# scratchbuild 2



## Dave1964 (Mar 21, 2011)

Made a bit of progress on my second build. 

Dave


----------



## Dave1964 (May 9, 2011)

All is quiet here, not much point in a progress report.

Dave


----------



## stevehuckss396 (May 9, 2011)

Dave1964  said:
			
		

> All is quiet here, not much point in a progress report.




Most won't post but if you look there were almost 400 people who took a peek and i'm sure they would love an update. Sometimes i'll go 3 or 4 posts before someone comments but I know there are people who like to see my updates. Keep the pics coming, they are viewed and appreciated.


----------



## dsquire (May 9, 2011)

Dave

Your engine is looking good. It would be interesting to see a few more progress pictures when you have the time.
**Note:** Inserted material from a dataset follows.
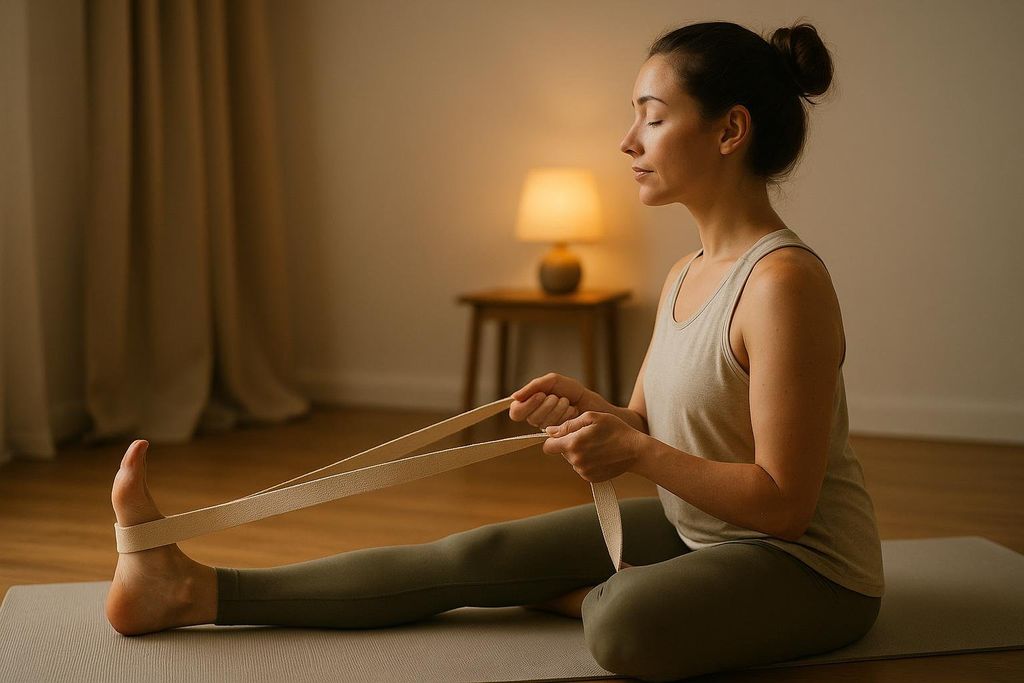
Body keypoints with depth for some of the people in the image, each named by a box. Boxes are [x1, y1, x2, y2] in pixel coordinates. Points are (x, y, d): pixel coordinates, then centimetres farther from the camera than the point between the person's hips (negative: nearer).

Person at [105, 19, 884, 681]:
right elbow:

I was 1 of the 400+ people that stopped by to have a look even though I didn't comment. Everybody likes to see how everybody else does things so they can learn some new tricks. Many times I have seen a newbie show something that even the more experienced had never seen before. I will continue to keep watching for that progress report. :bow:

Cheers 

Don


----------



## Dave1964 (May 25, 2011)

Thanks for the encouragement guys, will post more soon.

Dave


----------



## lazylathe (May 25, 2011)

Hi Dave,

That little guy is going to be another winner!

Looks like your design is based of some of the Mamod steam toys that you see for sale sometimes.

More pictures are always appreciated! th_wwp

Andrew


----------



## Dave1964 (May 27, 2011)

Thanks Andrew,

Yes you are correct. I wondered if someone would comment on the Mamod look.

To cut a long story short I was rebuilding a Mamod which turned out to be a bad experience. Gave up on that and decided to build something similar. Have had a much better time doing so.

Learnt a bit more about maching on the way. 

First time machining copper.

More pics soon.

Dave


----------



## Dave1964 (May 27, 2011)

A few details on construction.

Boiler copper tube I found in box of stuff I got off brother when he moved to UK.

Boiler caps made from 1 inch copper tube I found under my house. Slit down one side, flattened out with hammer then pressed to shape.

Boiler strap from hose clamp.

Fire box and burner tank from coffee tin.

Flywheel from aircraft wing to strut fitting. Nothing fancy here. Small diameter want to keep weight in it.

Crank from small piece of copper bar father inlaw had laying around.

Engine frame from 1 1/4 inch aircraft grade aluminium box.

All engine parts from round bar.

Hard to get materials where I am, so have to make do with what I can lay my hands on.

Project has slowed a little as I would like to fit a displacement lubricater so have to figure out how to make one.

Dave


----------



## Dave1964 (Aug 12, 2011)

Almost done.

Need to run pipe to chimney and tidy it up some.

Has done maybe an hour running time, longest run 10 min.


----------



## Dave1964 (Aug 12, 2011)

Burner works excellent.


----------



## Dave1964 (Aug 12, 2011)

add to earlier post:

base material from computer tower.


----------



## stevehuckss396 (Aug 12, 2011)

That burner looks to be cooking real nice. What do you use for fuel?


----------



## Fingers (Aug 13, 2011)

Very nice little plant there I would also love to see a video of it running 
Jamie


----------



## Maryak (Aug 13, 2011)

Dave,



			
				Fingers  said:
			
		

> Very nice little plant there I would also love to see a video of it running
> Jamie



Me too please, very nice plant. :bow:

Best Regards
Bob


----------



## Dave1964 (Aug 17, 2011)

Thanks guys.

Methylated spirits used in burner.

Video soon.


----------